The research team analyzed a total of 538 amber samples from well-known amber deposits worldwide, with the oldest samples being approximately 220 million years old and recovered from the Dolomites in Italy. The team also compared fossil amber with modern resins to test the validity of the data.
The results of this comprehensive study suggest that atmospheric oxygen during most of the past 220 million years was considerably lower than today's 21 percent.
"We suggest numbers between 10 and 15 percent," said Tappert. These oxygen concentrations are not only lower than today but also considerably lower than the majority of previous investigations propose for the same time period.
The researchers also related the low atmospheric oxygen to climatic developments in Earth's history. "We found that particularly low oxygen levels coincided with intervals of elevated global temperatures and high carbon dioxide concentrations," explained Tappert.
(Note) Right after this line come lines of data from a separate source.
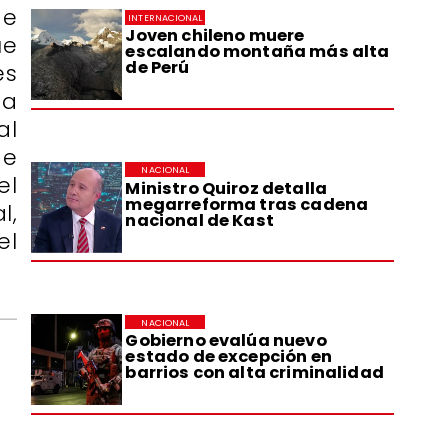
de
INTERNACIONAL
Joven chileno muere
ue
escalando montaña más alta
de Perú
es
ta
al
de
NACIONAL
el
Ministro Quiroz detalla
megarreforma tras cadena
l,
nacional de Kast
el
NACIONAL
Gobierno evalúa nuevo
estado de excepción en
barrios con alta criminalidad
Tappert suggests that oxygen may influence carbon dioxide levels and, under certain circumstances, might even accelerate the influx of carbon dioxide into the atmosphere.
According to the results of the study, oxygen may indirectly influence the climate. This in turn may also affect the evolution of life on Earth. A well-known example is of dinosaurs: Many theories about animal gigantism offer high levels of atmospheric oxygen as an explanation.
Tappert now suggests reconsidering these theories: "We do not want to negate the influence of oxygen for the evolution of life in general with our study, but the gigantism of dinosaurs cannot be explained by those theories."
An international team of researchers led by Ralf Tappert, University of Innsbruck in Austria, reconstructed the composition of Earth's atmosphere of the last 220 million years by analyzing modern and fossil plant resins.